> [Exercise]
Would you repeat word for word the lines of the listing that follows, from the one with "bowl: none [302,240,358,273]" up to and including the one with "water bottle: present", and leave out the images?

BEGIN Source material

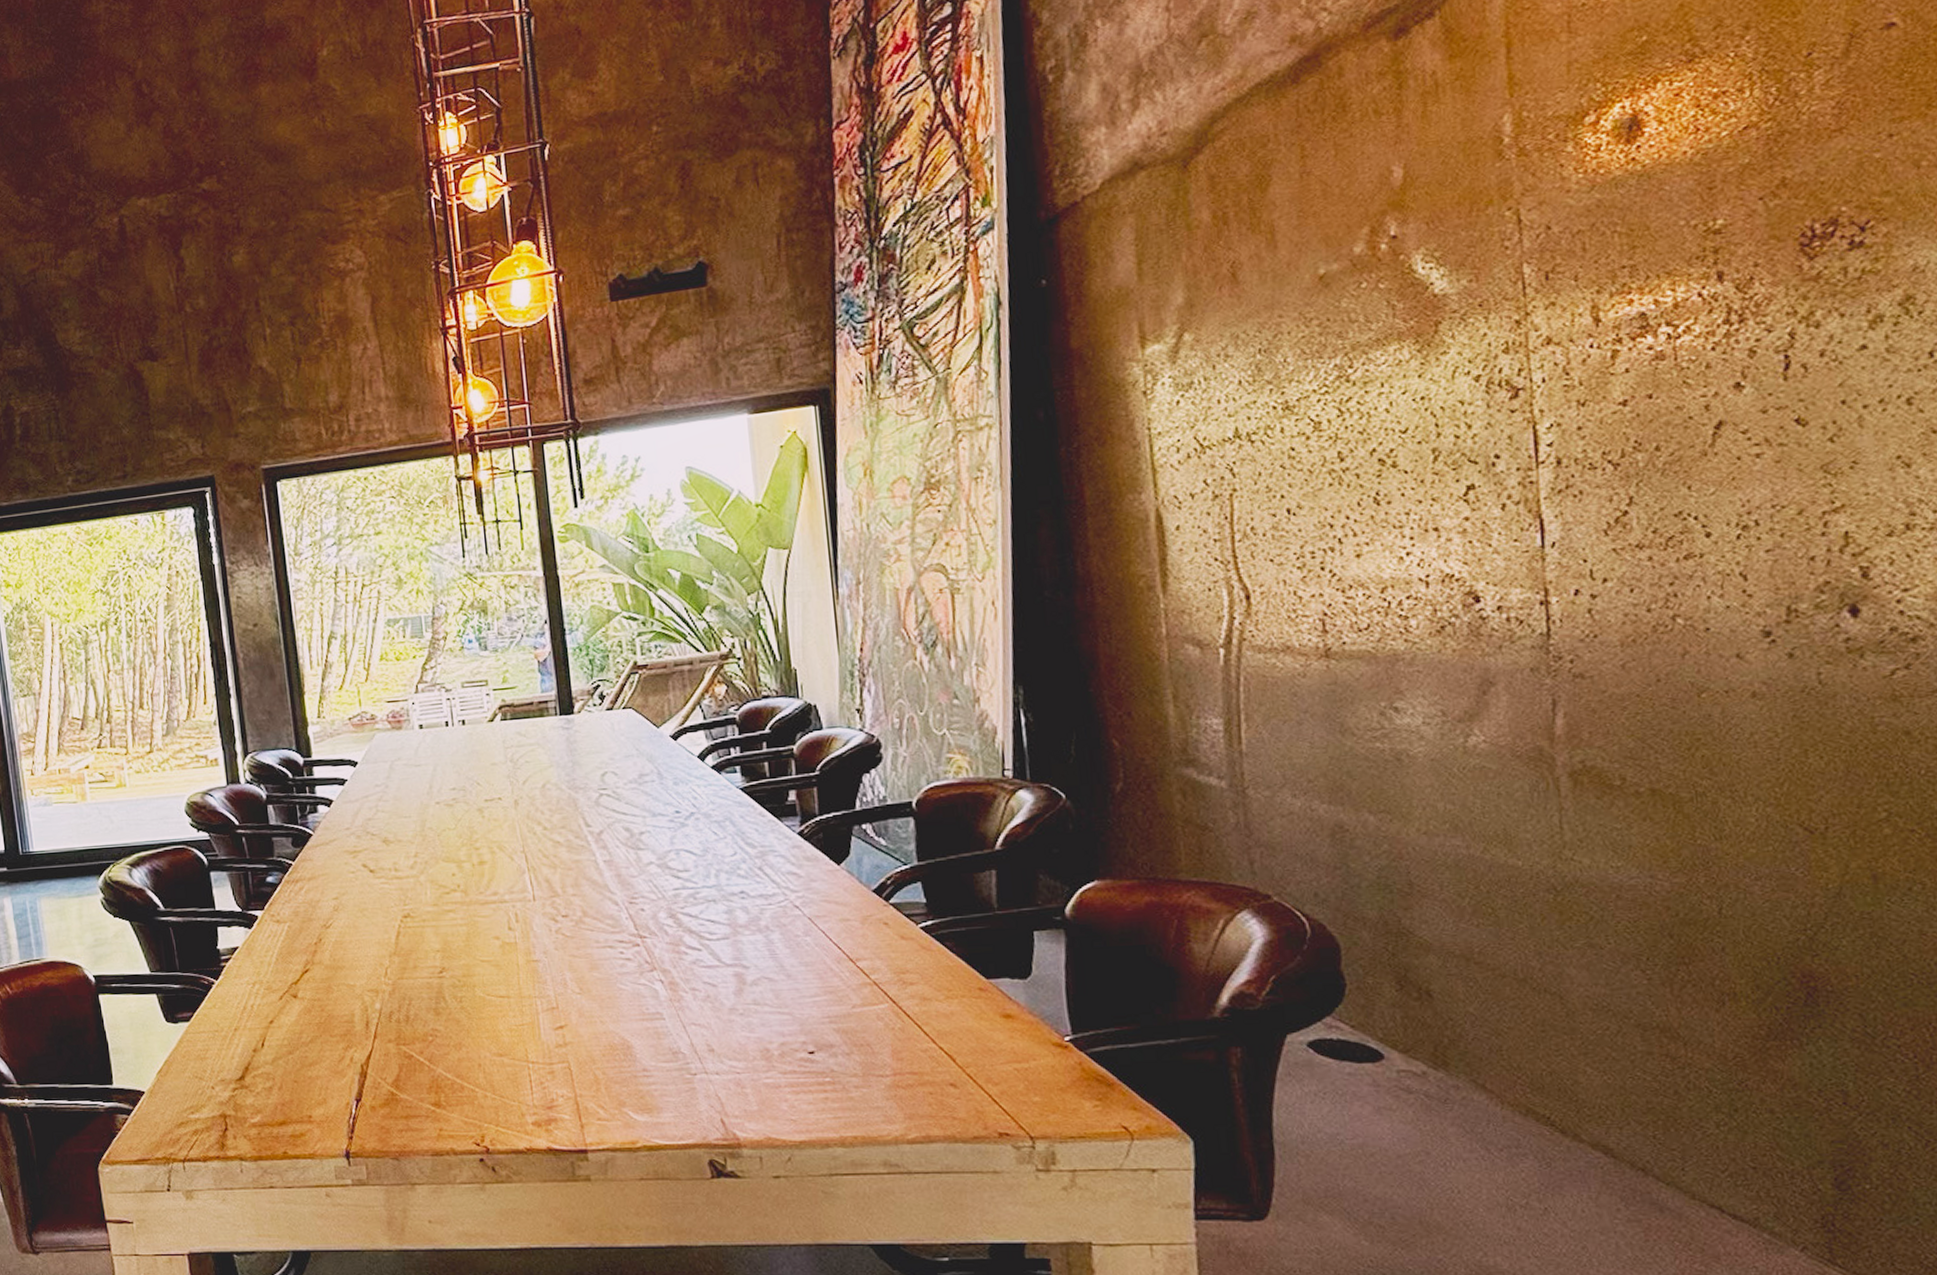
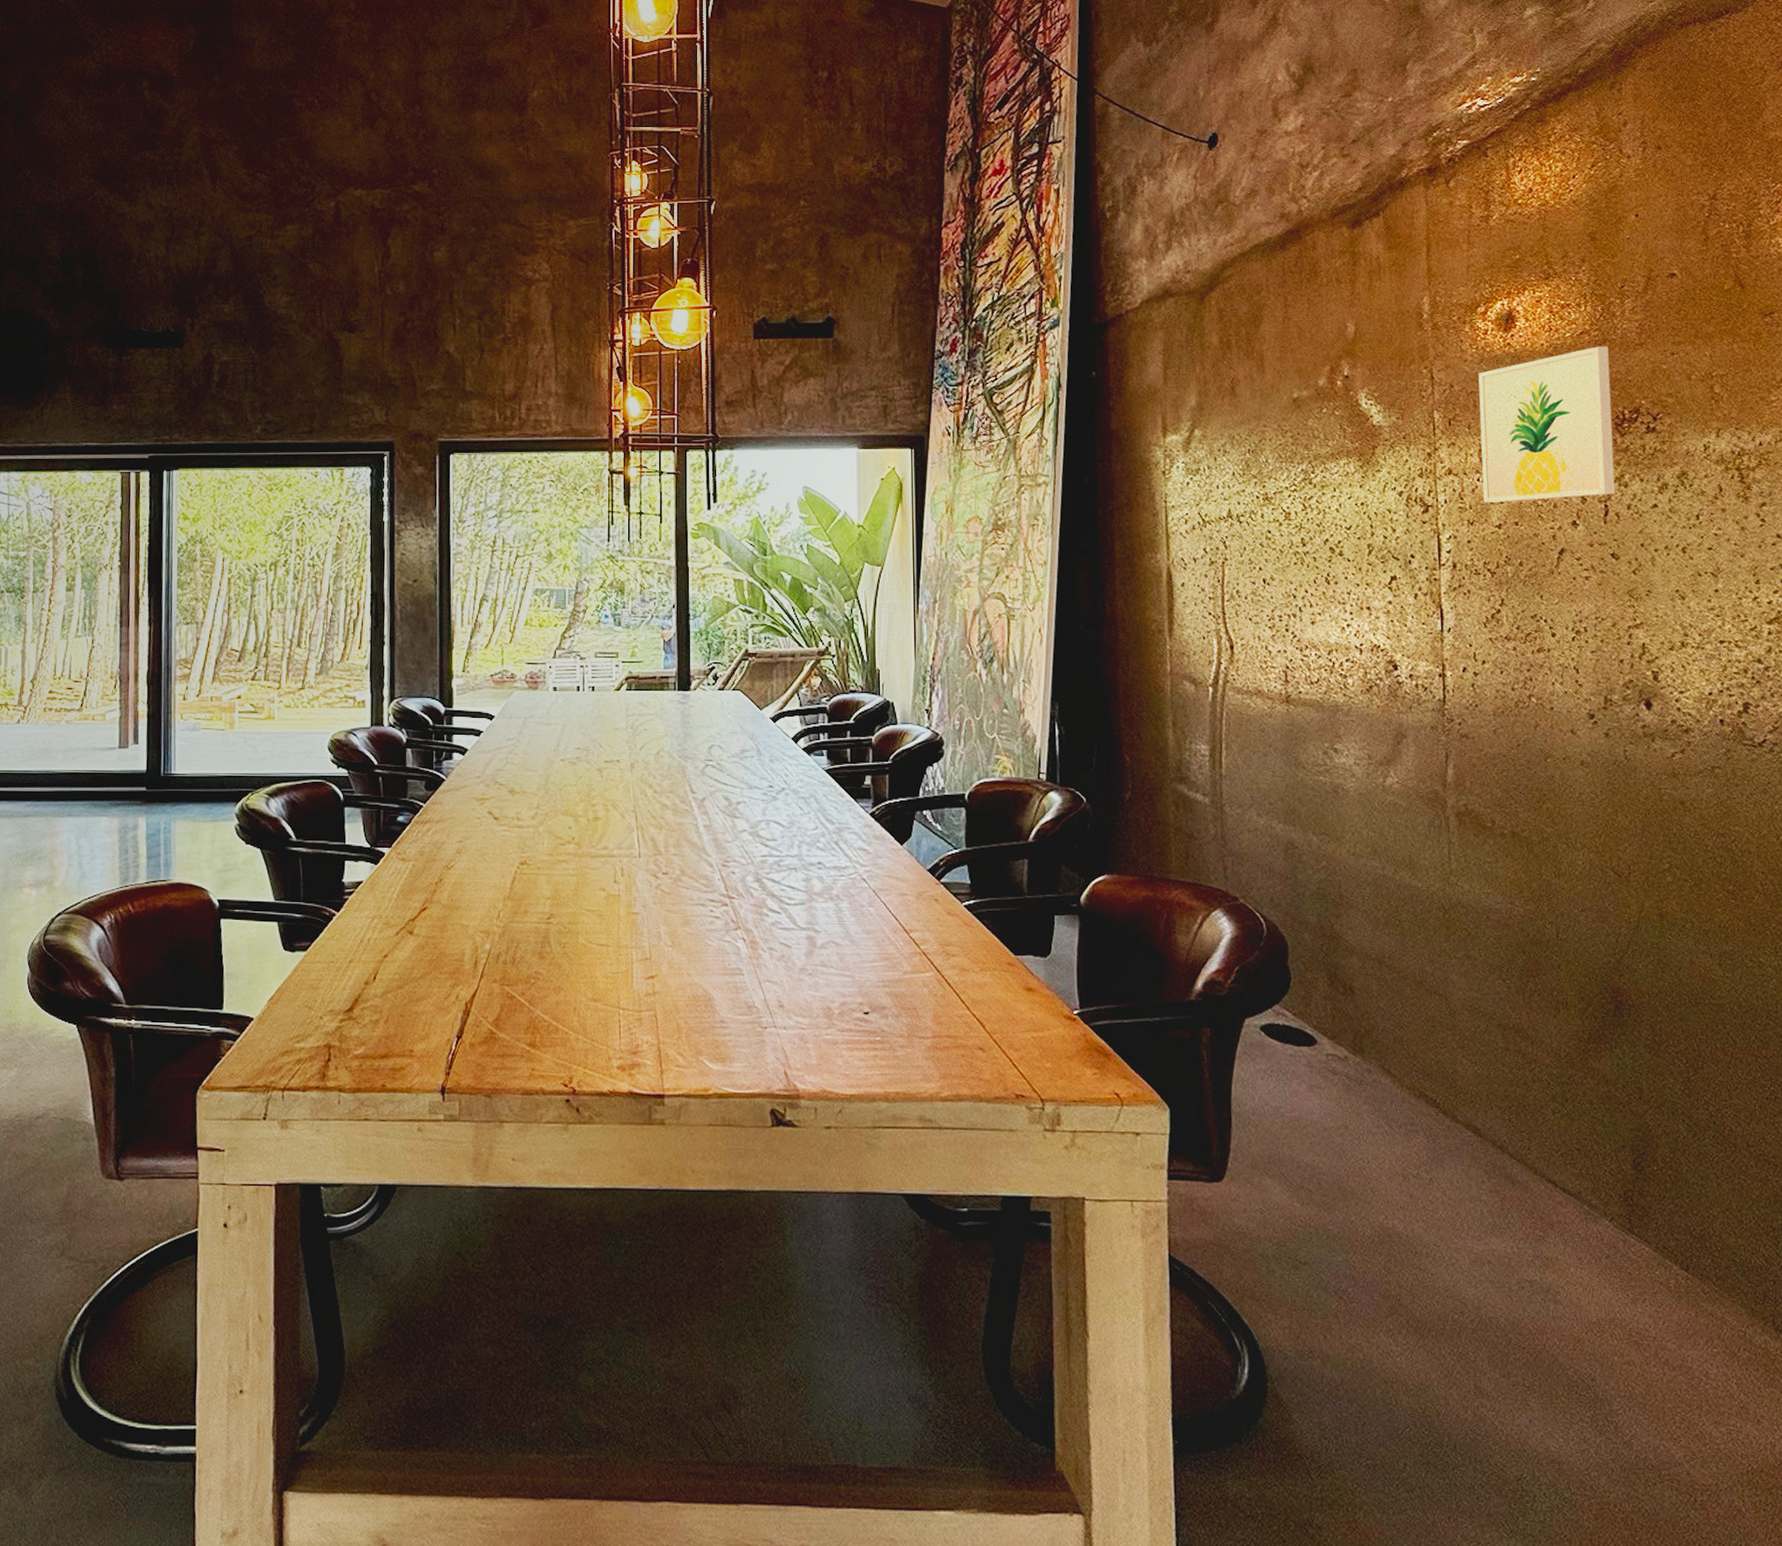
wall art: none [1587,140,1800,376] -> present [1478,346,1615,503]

END Source material
BEGIN Source material

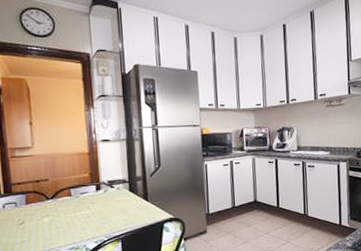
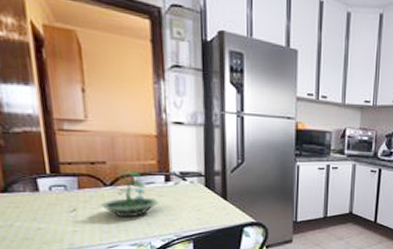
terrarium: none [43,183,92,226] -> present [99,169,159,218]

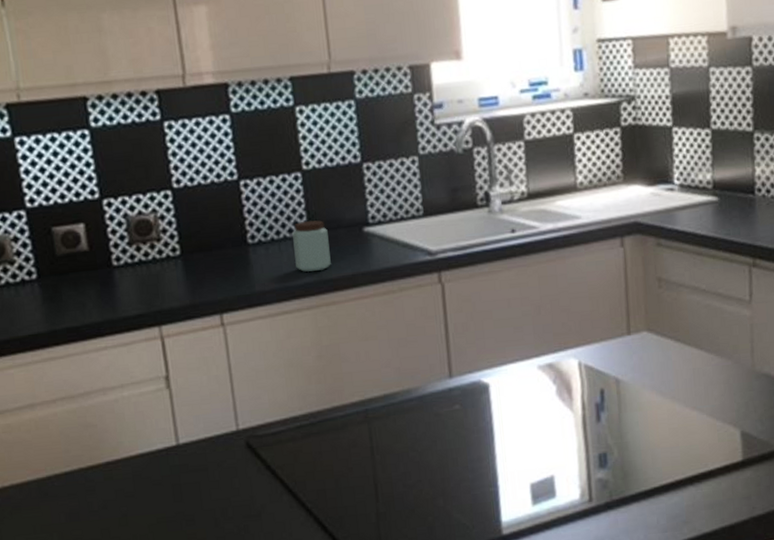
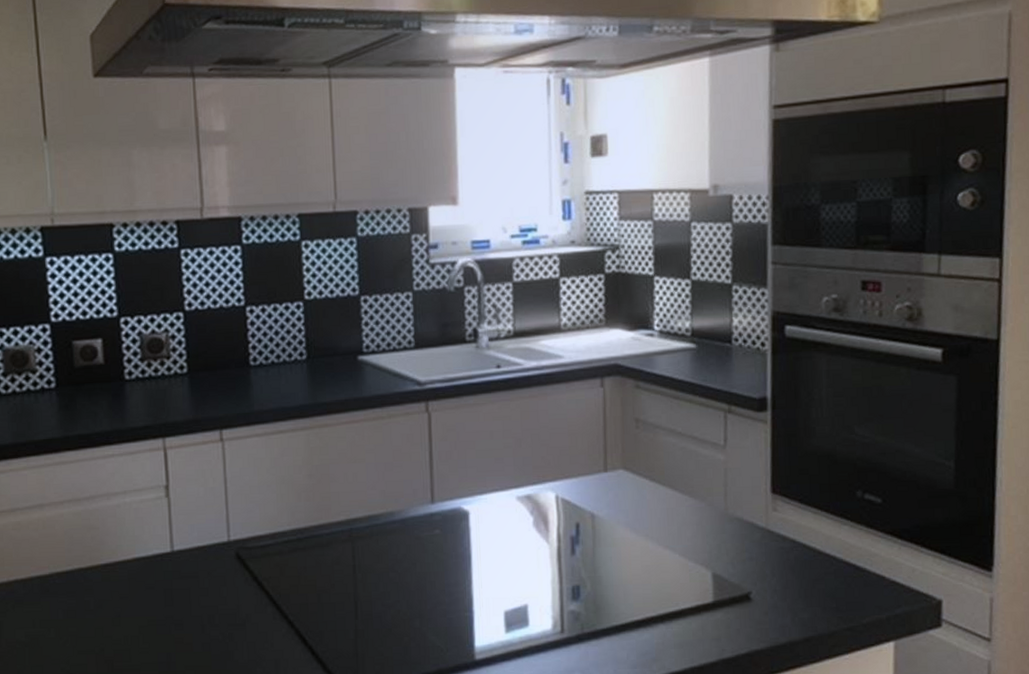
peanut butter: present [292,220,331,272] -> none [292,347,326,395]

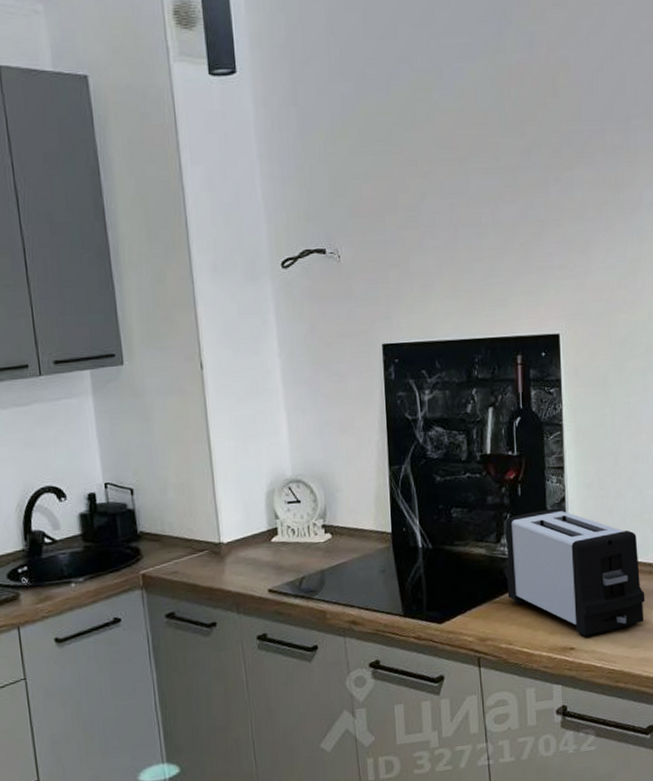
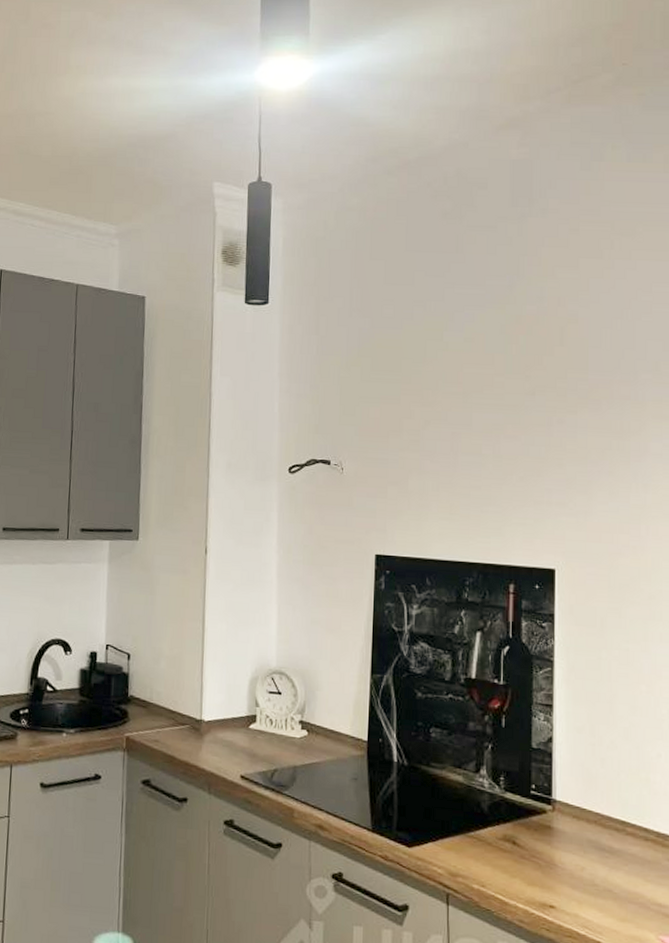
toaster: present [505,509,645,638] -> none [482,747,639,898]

END Source material
BEGIN Source material

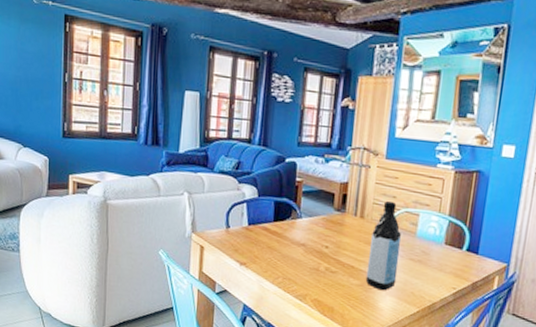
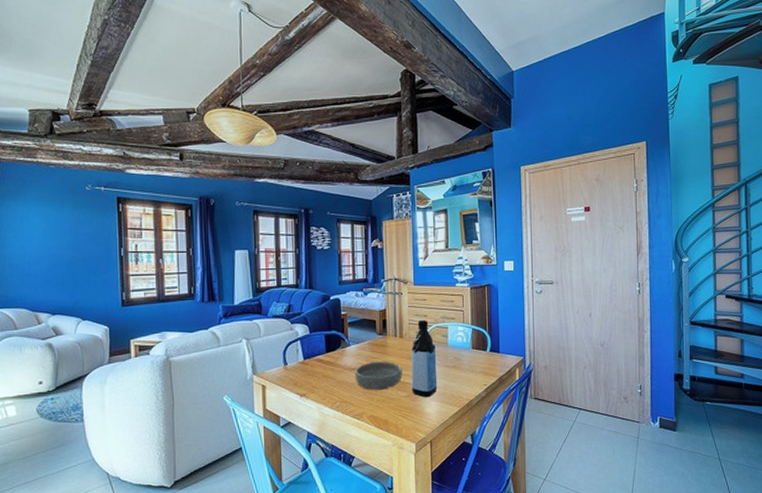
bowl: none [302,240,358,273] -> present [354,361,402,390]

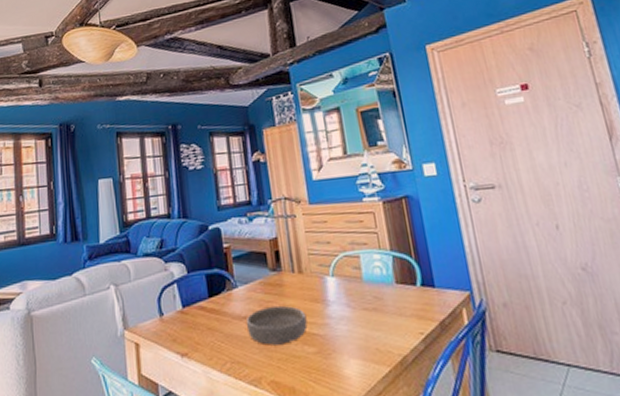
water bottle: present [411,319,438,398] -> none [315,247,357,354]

END Source material

> [Solution to this exercise]
bowl: none [302,240,358,273] -> present [354,361,402,390]

water bottle: present [411,319,438,398] -> none [315,247,357,354]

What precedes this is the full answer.